Shoddy journalism from The Guardian

On 7 September, the Guardian reported - as its lead story - that, to quote the headline, "BBC World Service broadcasts in Burma face axe".

As it turned out, no they don't.

Several things about the report immediately struck me as odd. It quoted a "diplomatic source" as saying that the BBC Burmese service "is very expensive and has relatively few listeners. The 'human rights' argument doesn't hold much sway with the new Foreign Office."

Neither of those specific claims about the Burmese service is true, something that any half-decent Guardian journalist assigned to write the paper's top story that day should have been able to determine. The Burmese radio service is one of the World Service's more modest sections: on the air for less than two hours a day, compared to, say, the Chinese service (five hours a day) or Arabic (18 hours a day on radio, plus a separate TV channel) and with a suitably modest budget. And, as the article noted briefly later, the BBC has a Burmese audience of an impressive 8.5 million.

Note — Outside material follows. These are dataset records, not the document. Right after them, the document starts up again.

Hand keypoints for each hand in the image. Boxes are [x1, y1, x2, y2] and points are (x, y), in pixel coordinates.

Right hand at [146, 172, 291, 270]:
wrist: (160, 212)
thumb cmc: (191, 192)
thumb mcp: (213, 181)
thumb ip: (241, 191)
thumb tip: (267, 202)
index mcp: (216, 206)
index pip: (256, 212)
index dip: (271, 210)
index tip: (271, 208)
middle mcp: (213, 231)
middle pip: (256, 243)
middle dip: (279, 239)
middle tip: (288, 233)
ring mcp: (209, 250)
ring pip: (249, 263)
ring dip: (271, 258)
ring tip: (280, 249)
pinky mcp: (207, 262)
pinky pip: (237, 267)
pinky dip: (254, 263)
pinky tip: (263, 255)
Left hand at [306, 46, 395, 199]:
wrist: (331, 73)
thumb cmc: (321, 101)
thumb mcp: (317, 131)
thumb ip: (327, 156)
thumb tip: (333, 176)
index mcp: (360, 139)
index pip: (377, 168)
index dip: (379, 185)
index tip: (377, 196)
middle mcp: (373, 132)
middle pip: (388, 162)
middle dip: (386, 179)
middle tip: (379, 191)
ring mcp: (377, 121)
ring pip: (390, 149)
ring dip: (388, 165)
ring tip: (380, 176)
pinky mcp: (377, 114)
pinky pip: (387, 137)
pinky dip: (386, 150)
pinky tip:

The following day, the Guardian ran a further story, headlined: "World Service will face budget cuts – but risk to BBC Burma is 'small'".

This said (my emphasis):

Hague told the Commons foreign affairs committee that he would soon be telling the World Service what he thought it could achieve as a "contribution" to the spending review. But he said the BBC Burma service "does not cost very much" and closing it "probably wouldn't be a very good way of saving money".

"Here am I as someone who in opposition has appeared on platforms with Burmese human rights activists, launched books with Burmese human rights activists and been on the World Service talking about Burma and the importance of communicating into it.
The chances that I'm then going to sit in my office and say, 'let's close the World Service into Burma' are correspondingly small."

So, the paper's story the previous day was nonsense. It was a lame attempt by someone to make a shroud-waving story out of nothing. They knew that Guardianistas would be horrified to think of the Burmese service being cut by the nasty Tories, so they built a story out of a quote from a "diplomatic source" - probably quite a junior FCO staffer who wanted to grind a personal axe and bad-mouth both the current government and the BBC. (Some FCO staff - not the whole organization - dislike the World Service simply because it's "not invented here" and resent the money spent on it from the FCO's budget.)

The Guardian and the "source" knew that the line about "The 'human rights' argument doesn't hold much sway with the new Foreign Office" would be another easy button to push to outrage the Guardianistas. But, for all I know, William Hague has done more for human rights in Burma than Robin Cook, Jack Straw, Margaret Beckett or David Miliband.

Here's the truth: speculation about which bits of the World Service will be cut are just that - speculation. We won't know for certain until after the formal announcement on 20 October of the whole government's spending review. Sure, some parts of the WS will be cut, and some parts more than others. Services, like the Burmese one, that deliver a big audience for a modest outlay, and meet an obvious need, have every chance of surviving with little or no cutback. Other areas, including some of Bush House's sacred cows, will likely get the chop.

Meanwhile, treat all Guardian stories about any public sector cuts as unreliable

1 comment:

  1. A more sober report was in the Telegraph:

    "BBC chiefs have been engaged in talks with the Foreign Office, which funds the World Service through an annual £272m grant, over future budgets. The Foreign Office is thought to have told executives at the BBC to prepare for a cut of up to 25 per cent from April next year... A final decision has not been reached, however, with talks expected to continue for about another six weeks."